Upon execution, the value defined by the global parameter is populated in every record's 'HIRE_DATE_new' field.
A sample of the transformed Target Entity is shown below.
Setting a global parameter for comparative queries
The following example shows how to embed a dataflow query. For this example we are determining whether 'HIRE_DATE' is between the date '2010-01-01' and '2016-01-01'. The parameter value ('2016-01-01') is first specified by selecting the gear in the upper right of the screen and defining the global parameter for subsequent inclusion in a custom expression. This value can be updated at any time.
The following dataflow is designed with a target entity containing a field 'EMPLOYEE_ID' and a boolean value (TRUE/FALSE) using the Transform package.
The Expression uses the Pig function DateisBetweenInclusive to return a Boolean value indicating whether the hire date occurs between '2010-01-01' and the parameter ('$param') that has been defined (for this run) as '2016-01-01'. Both dates could have been defined as global parameters and these fields can be named anything that the user defines such as 'startdate' and 'enddate' or 'date1' and 'date2'.
Open the expression builder from the field of interest.
Build the expression. Do the following:
- Select DateIsBetweenInclusive UDF from the Function tab;
- HIRE_DATE will have already populated into the field;
- Select '$param' from Parameters tab;
- Adjust syntax, VALIDATE the expression; Select OK
Save, Validate, and Execute the dataflow.
Request displays for user to Click to fix and then ACCEPT the field format change that HIRE_DATE has switched from string to boolean.
Users are given the option to override the defined global parameter. If the global parameter value is not being replaced with runtime data, do not override the set parameter.

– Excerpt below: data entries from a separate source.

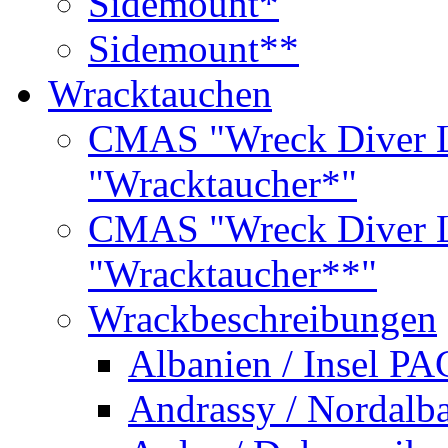
Sidemount*
Sidemount**
Wracktauchen
CMAS "Wreck Diver L
"Wracktaucher*"
CMAS "Wreck Diver L
"Wracktaucher**"
Wrackbeschreibungen
Albanien / Insel PA
Andrassy / Nordalb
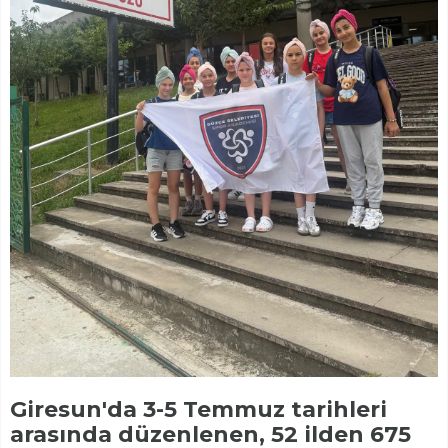
Giresun'da 3-5 Temmuz tarihleri
arasında düzenlenen, 52 ilden 675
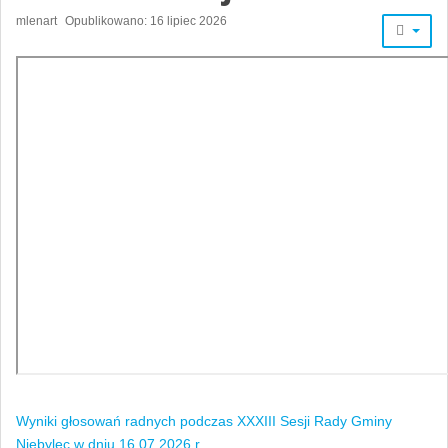
mlenart
Opublikowano: 16 lipiec 2026
Wyniki głosowań radnych podczas XXXIII Sesji Rady Gminy
Niebylec w dniu 16.07.2026 r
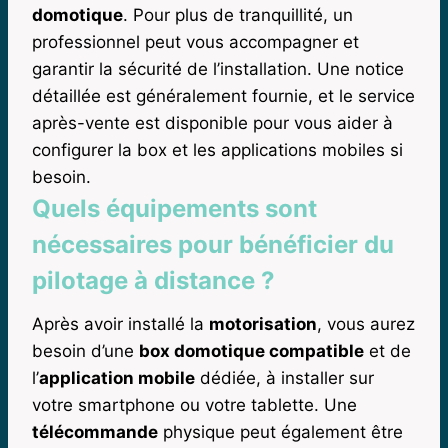
domotique
. Pour plus de tranquillité, un
professionnel peut vous accompagner et
garantir la sécurité de l’installation. Une notice
détaillée est généralement fournie, et le service
après-vente est disponible pour vous aider à
configurer la box et les applications mobiles si
besoin.
Quels équipements sont
nécessaires pour bénéficier du
pilotage à distance ?
Après avoir installé la
motorisation
, vous aurez
besoin d’une
box domotique compatible
et de
l’
application mobile
dédiée, à installer sur
votre smartphone ou votre tablette. Une
télécommande
physique peut également être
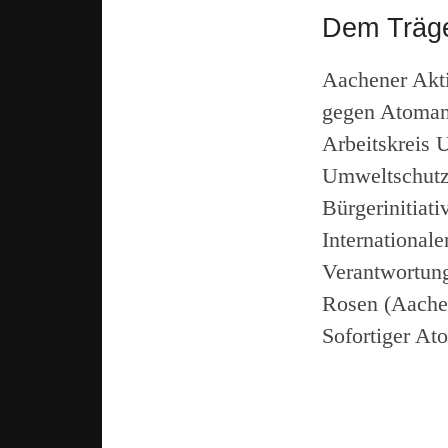
Dem Träge
Aachener Akt
gegen Atoman
Arbeitskreis 
Umweltschutz 
Bürgerinitiat
International
Verantwortung
Rosen (Aache
Sofortiger At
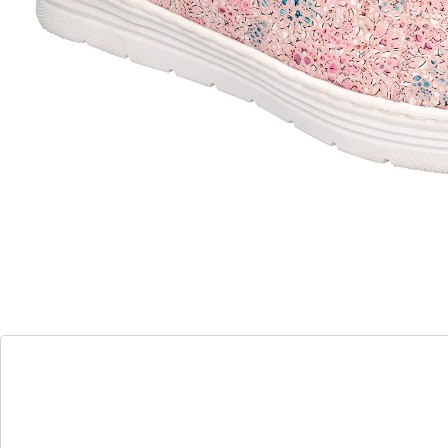
Deze sneaker is één en al flower power: de modieuze
bloemenprint in tere kleuren en het stijlvolle
glanseffect maken ‘m tot een echte trendsetter. Voor
veel comfort zorgt de ritssluiting opzij, die het aanen
uittrekken snel en makkelijk maakt. Met superzachte,
uitneembare binnenzool en antislip loopzool van
rubber die voor een ongeëvenaard draagcomfort
zorgen.
Details
Opmerkingen & producent
Beoordelingen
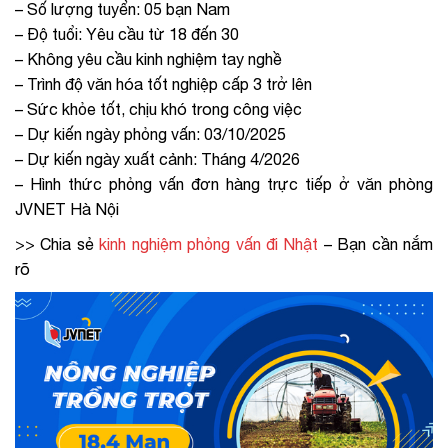
– Số lượng tuyển: 05 bạn Nam
– Độ tuổi: Yêu cầu từ 18 đến 30
– Không yêu cầu kinh nghiệm tay nghề
– Trình độ văn hóa tốt nghiệp cấp 3 trở lên
– Sức khỏe tốt, chịu khó trong công việc
– Dự kiến ngày phỏng vấn: 03/10/2025
– Dự kiến ngày xuất cảnh: Tháng 4/2026
– Hình thức phỏng vấn đơn hàng trực tiếp ở văn phòng
JVNET Hà Nội
>> Chia sẻ
kinh nghiệm phỏng vấn đi Nhật
– Bạn cần nắm
rõ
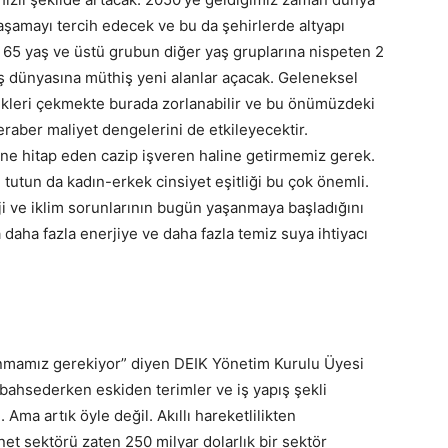
şamayı tercih edecek ve bu da şehirlerde altyapı
a 65 yaş ve üstü grubun diğer yaş gruplarına nispeten 2
ş dünyasına müthiş yeni alanlar açacak. Geleneksel
nekleri çekmekte burada zorlanabilir ve bu önümüzdeki
eraber maliyet dengelerini de etkileyecektir.
line hitap eden cazip işveren haline getirmemiz gerek.
 tutun da kadın-erkek cinsiyet eşitliği bu çok önemli.
 ve iklim sorunlarının bugün yaşanmaya başladığını
aha fazla enerjiye ve daha fazla temiz suya ihtiyacı
nmamız gerekiyor” diyen DEIK Yönetim Kurulu Üyesi
bahsederken eskiden terimler ve iş yapış şekli
Ama artık öyle değil. Akıllı hareketlilikten
et sektörü zaten 250 milyar dolarlık bir sektör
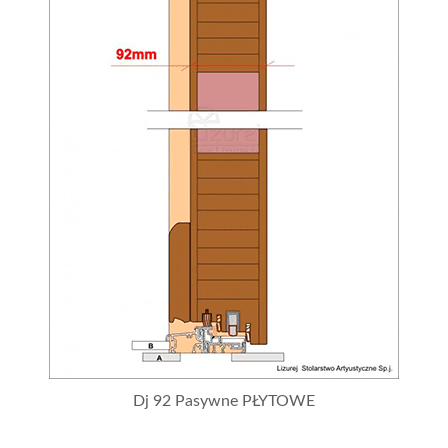
Dj 92 Pasywne PŁYTOWE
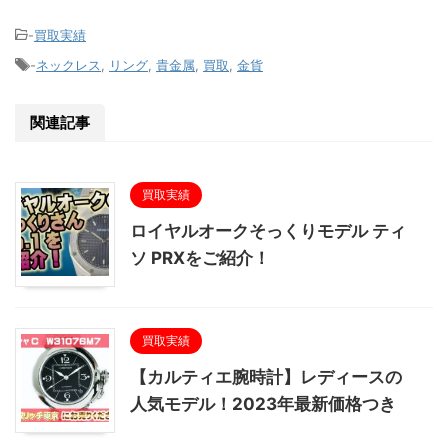
-
買取実績
-
ネックレス
,
リング
,
貴金属
,
買取
,
金貨
関連記事
買取実績
ロイヤルオークそっくりモデル ティ
ソ PRXをご紹介！
買取実績
【カルティエ腕時計】レディースの
人気モデル！2023年最新価格つき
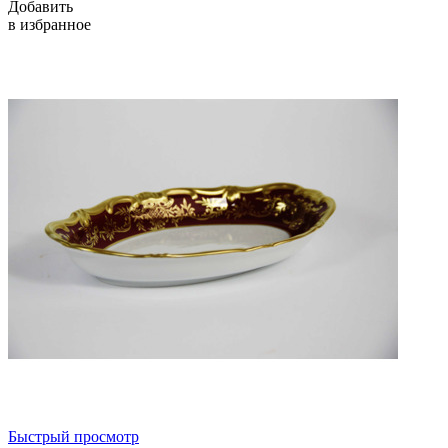
Добавить
в избранное
Быстрый просмотр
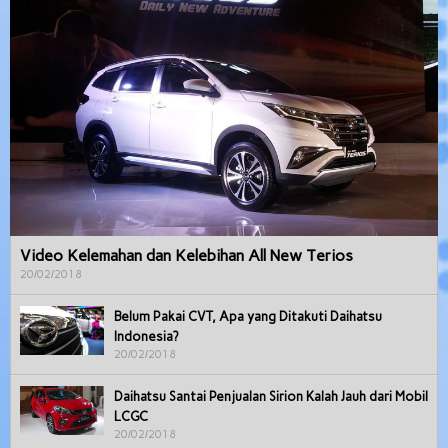
Video Kelemahan dan Kelebihan All New Terios
20/02/2018
Belum Pakai CVT, Apa yang Ditakuti Daihatsu
Indonesia?
20/02/2018
Daihatsu Santai Penjualan Sirion Kalah Jauh dari Mobil
LCGC
20/02/2018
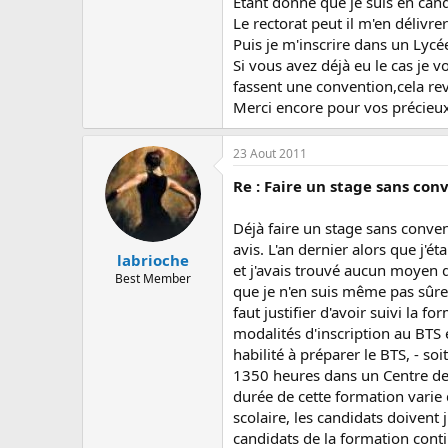
Etant donné que je suis en can
c
u
Le rectorat peut il m'en délivre
s
Puis je m'inscrire dans un Lycé
s
Si vous avez déjà eu le cas je 
i
fassent une convention,cela rev
o
Merci encore pour vos précieux
n
23 Aout 2011
Re : Faire un stage sans con
Déjà faire un stage sans convent
avis. L'an dernier alors que j'
labrioche
et j'avais trouvé aucun moyen 
Best Member
que je n'en suis même pas sûre !
faut justifier d'avoir suivi la 
modalités d'inscription au BTS e
habilité à préparer le BTS, - s
1350 heures dans un Centre de 
durée de cette formation varie
scolaire, les candidats doivent
candidats de la formation cont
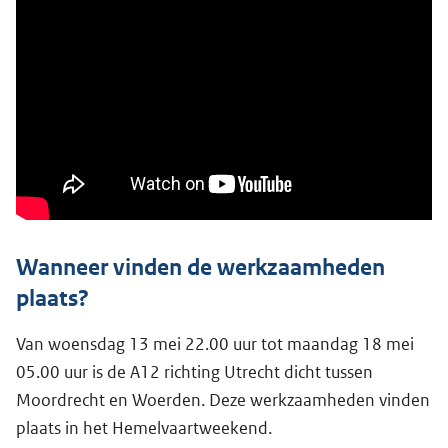
Wanneer vinden de werkzaamheden
plaats?
Van woensdag 13 mei 22.00 uur tot maandag 18 mei
05.00 uur is de A12 richting Utrecht dicht tussen
Moordrecht en Woerden. Deze werkzaamheden vinden
plaats in het Hemelvaartweekend.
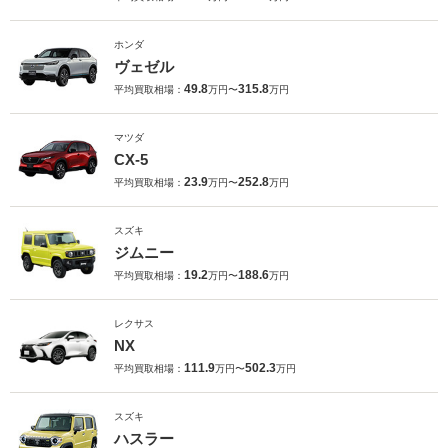
ホンダ
ヴェゼル
49.8
315.8
平均買取相場：
万円〜
万円
マツダ
CX-5
23.9
252.8
平均買取相場：
万円〜
万円
スズキ
ジムニー
19.2
188.6
平均買取相場：
万円〜
万円
レクサス
NX
111.9
502.3
平均買取相場：
万円〜
万円
スズキ
ハスラー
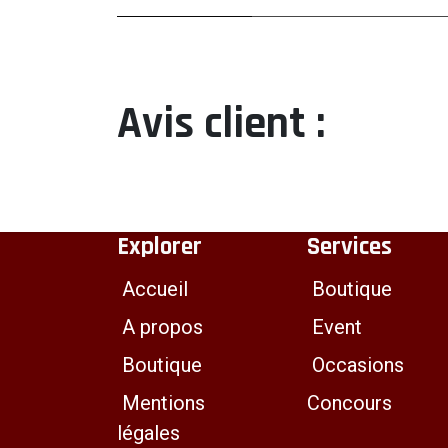
Avis client :
Explorer
Services
Accueil
Boutique
A propos
Event
Boutique
Occasions
Mentions
Concours
légales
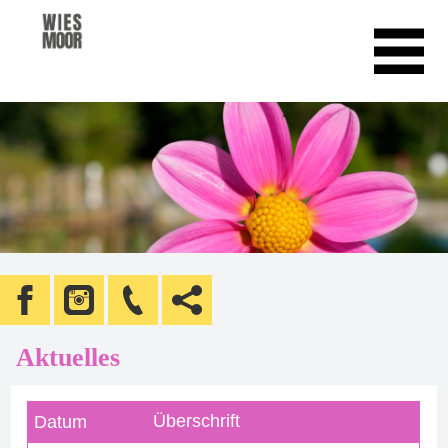
Aktuelles
Überschrift
Datum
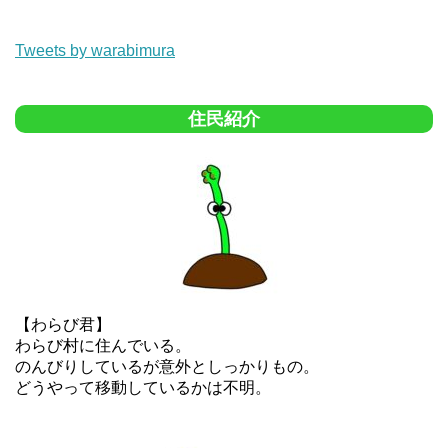
Tweets by warabimura
住民紹介
【わらび君】
わらび村に住んでいる。
のんびりしているが意外としっかりもの。
どうやって移動しているかは不明。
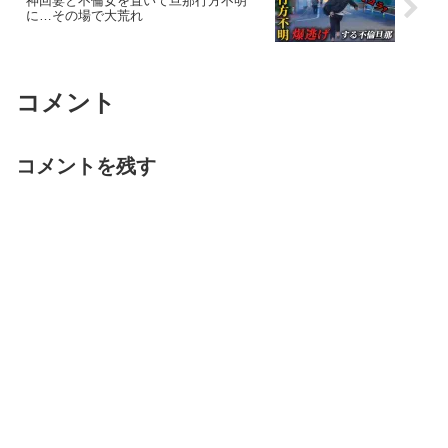
神回妻と不倫女を置いて旦那行方不明
に…その場で大荒れ
コメント
コメントを残す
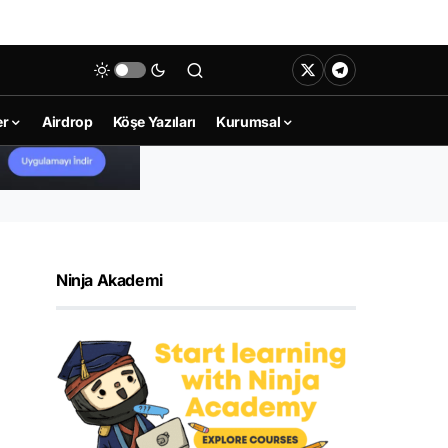
er
Airdrop
Köşe Yazıları
Kurumsal
Ninja Akademi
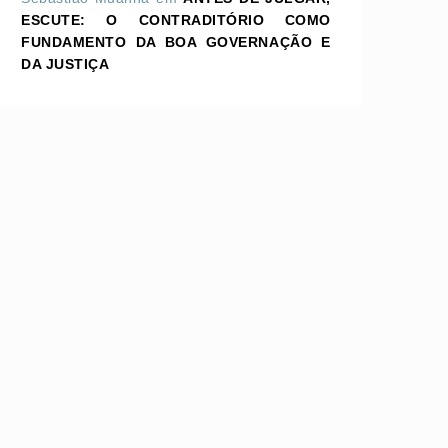
ESCUTE: O CONTRADITÓRIO COMO
FUNDAMENTO DA BOA GOVERNAÇÃO E
DA JUSTIÇA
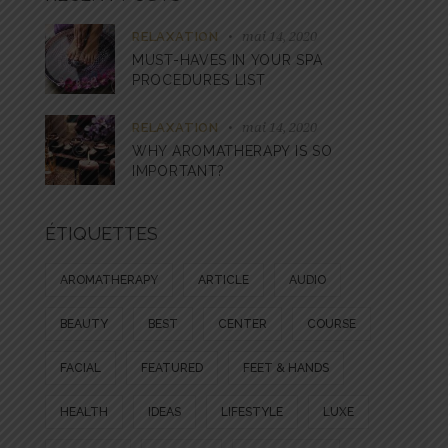
mai 14, 2020
RELAXATION
MUST-HAVES IN YOUR SPA
PROCEDURES LIST
mai 14, 2020
RELAXATION
WHY AROMATHERAPY IS SO
IMPORTANT?
ÉTIQUETTES
AROMATHERAPY
ARTICLE
AUDIO
BEAUTY
BEST
CENTER
COURSE
FACIAL
FEATURED
FEET & HANDS
HEALTH
IDEAS
LIFESTYLE
LUXE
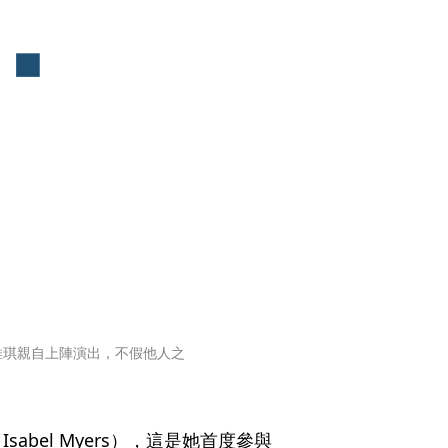
維琪親自上陣演出，不假他人之
bel Myers），這是她首度參與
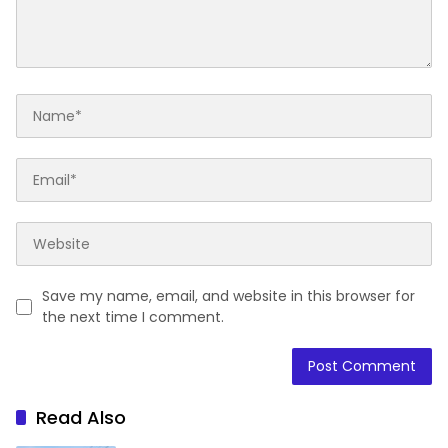
Save my name, email, and website in this browser for
the next time I comment.
Read Also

If runtime data is replacing the default global parameter, check Override Global Parameters. In this case, Override Global Parameters is not checked, the set parameter value is not being replaced. ( Global Parameters tab is behind Partition tab when clicking on the gear icon in the upper right of the canvas.)
The target entity displays true if the employee was hired in the queried time interval and false if their hire date is outside of the date boundaries. Sample data for the created entity is seen by selecting the sample icon above the fields on the target entity tile on the Prepare canvas after execution.
Specifying YARN queue for prepare jobs with global parameters
Users can specify a queue name to submit and run jobs through a global parameter queue specification. A user may want to assign execution of a dataflow to an explicit YARN queue to allocate cluster resources and capacity among users and groups.